Se me ocurrió que era un buen momento para recordarle que yo aún podía ser de utilidad.
– ¿Investigasteis las pistolas de Spiro?
– Todas. Registradas, legales.
Vaya utilidad la mía.
– Stephanie -me llamó mi madre desde dentro-. ¿Estás fuera sin abrigo? Pillarás un resfriado de muerte.
– Hablando de muerte -continuó Morelli-, encontraron un cuerpo que encaja con el pie. Llegó flotando y se atascó en uno de los pilones del puente esta mañana.
– ¿Sandeman?
– Bingo.
– ¿Crees que Kenny está tan loco que quiere que lo atrapen?
– Creo que es menos complicado que eso. Todo empezó como una manera astuta de ganar mucho dinero. Algo no funcionó, la operación se jodio y Kenny no pudo manejarla. Ahora está tan tenso que busca a quien culpar… Moogey, Spiro, tú.
– Ha perdido la chaveta, ¿verdad?
– ¡Y cómo!
– ¿Crees que Spiro está tan chalado como Kenny?
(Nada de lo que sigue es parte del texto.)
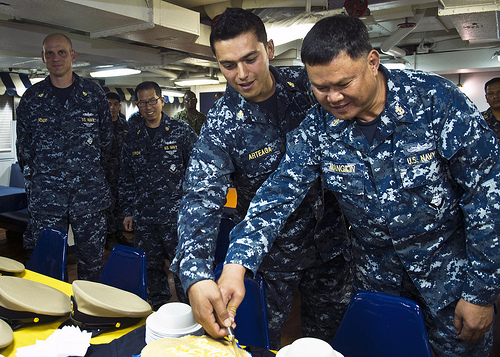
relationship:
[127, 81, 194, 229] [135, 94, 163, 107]
man wearing glasses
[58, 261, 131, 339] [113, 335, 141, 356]
hats on table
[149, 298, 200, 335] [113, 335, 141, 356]
bowl on table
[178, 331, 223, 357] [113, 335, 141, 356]
cake on table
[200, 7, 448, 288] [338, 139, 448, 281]
men in uniform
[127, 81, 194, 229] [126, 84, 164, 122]
man has head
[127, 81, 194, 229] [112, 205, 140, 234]
man has hand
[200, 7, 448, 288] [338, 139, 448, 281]
men wearing uniform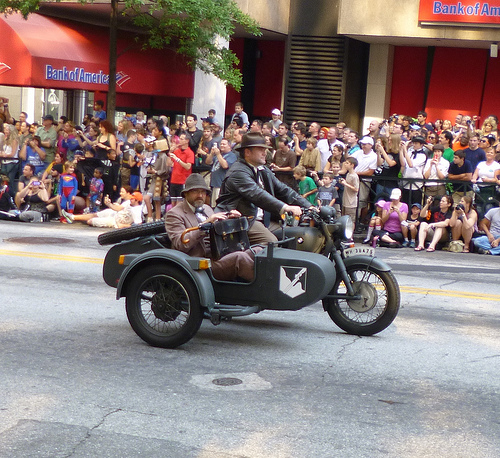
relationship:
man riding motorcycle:
[220, 125, 319, 237] [90, 196, 407, 358]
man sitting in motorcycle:
[163, 169, 272, 279] [97, 193, 400, 350]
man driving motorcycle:
[220, 125, 319, 237] [90, 196, 407, 358]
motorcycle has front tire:
[90, 196, 407, 358] [319, 254, 402, 339]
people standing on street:
[3, 98, 216, 186] [3, 201, 91, 239]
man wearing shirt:
[220, 125, 319, 237] [247, 166, 272, 190]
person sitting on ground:
[377, 187, 411, 245] [361, 242, 478, 270]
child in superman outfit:
[50, 157, 84, 215] [51, 172, 85, 214]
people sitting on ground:
[365, 179, 499, 253] [361, 242, 478, 270]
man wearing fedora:
[220, 125, 319, 237] [233, 128, 281, 151]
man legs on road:
[55, 186, 131, 225] [3, 201, 91, 239]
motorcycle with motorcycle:
[90, 196, 407, 358] [97, 193, 400, 350]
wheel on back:
[94, 215, 170, 249] [89, 203, 168, 284]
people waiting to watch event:
[3, 98, 216, 186] [7, 129, 499, 446]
– Spiro no está chalado. Spiro es insignificante
Cierto. Spiro era como un grano en el trasero del barrio. Eché un vistazo al coche de Morelli. No parecía en condiciones de llevarnos a ningún lado.
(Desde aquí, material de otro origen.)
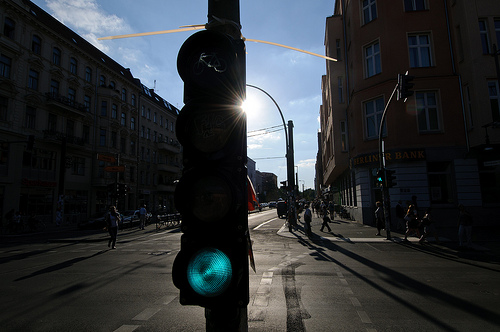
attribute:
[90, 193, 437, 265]
people — walking, close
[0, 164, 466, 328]
road — blue, faded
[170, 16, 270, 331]
light — green, black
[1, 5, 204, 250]
building — wide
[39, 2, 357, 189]
sky — huge, massive, big, white, blue, open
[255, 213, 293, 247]
dash — white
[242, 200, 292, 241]
dash — white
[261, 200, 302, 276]
dash — white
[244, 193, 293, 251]
dash — white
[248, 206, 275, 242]
dash — white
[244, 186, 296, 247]
dash — white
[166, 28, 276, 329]
traffic light — long , black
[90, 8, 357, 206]
sky — light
– ¿Quieres que te lleve a algún sitio?
– Me las ingeniaré.
A las siete el aparcamiento de la funeraria de Stiva ya estaba lleno y había coches a lo largo de dos manzanas. Aparqué en doble fila justo antes de la entrada de servicio y pedí a la abuela que entrara sin mí.
Se había puesto un vestido y el amplio abrigo azul y con su cabello color albaricoque se la veía muy pintoresca al subir los escalones que llevaban a la entrada principal. Llevaba su bolso de charol negro colgado del brazo y su mano vendada resaltaba, cual una bandera blanca, proclamando que era una de las heridas de la guerra contra Kenny Mancuso.
Rodeé la manzana por dos veces antes de encontrar un espacio para aparcar. Me dirigí a toda prisa hacia la funeraria, entré por la puerta lateral y me preparé para el claustrofóbico calor de invernadero y los murmullos de la concurrencia. Me juré que cuando todo aquello acabase nunca más entraría en una funeraria. Sin importar quién hubiese muerto. No me dejaría convencer. Aunque fueran mi madre o mi abuela. Tendrían que apañárselas sin mí.
Me aproximé a Roche, que, como siempre, estaba junto a la mesita del té.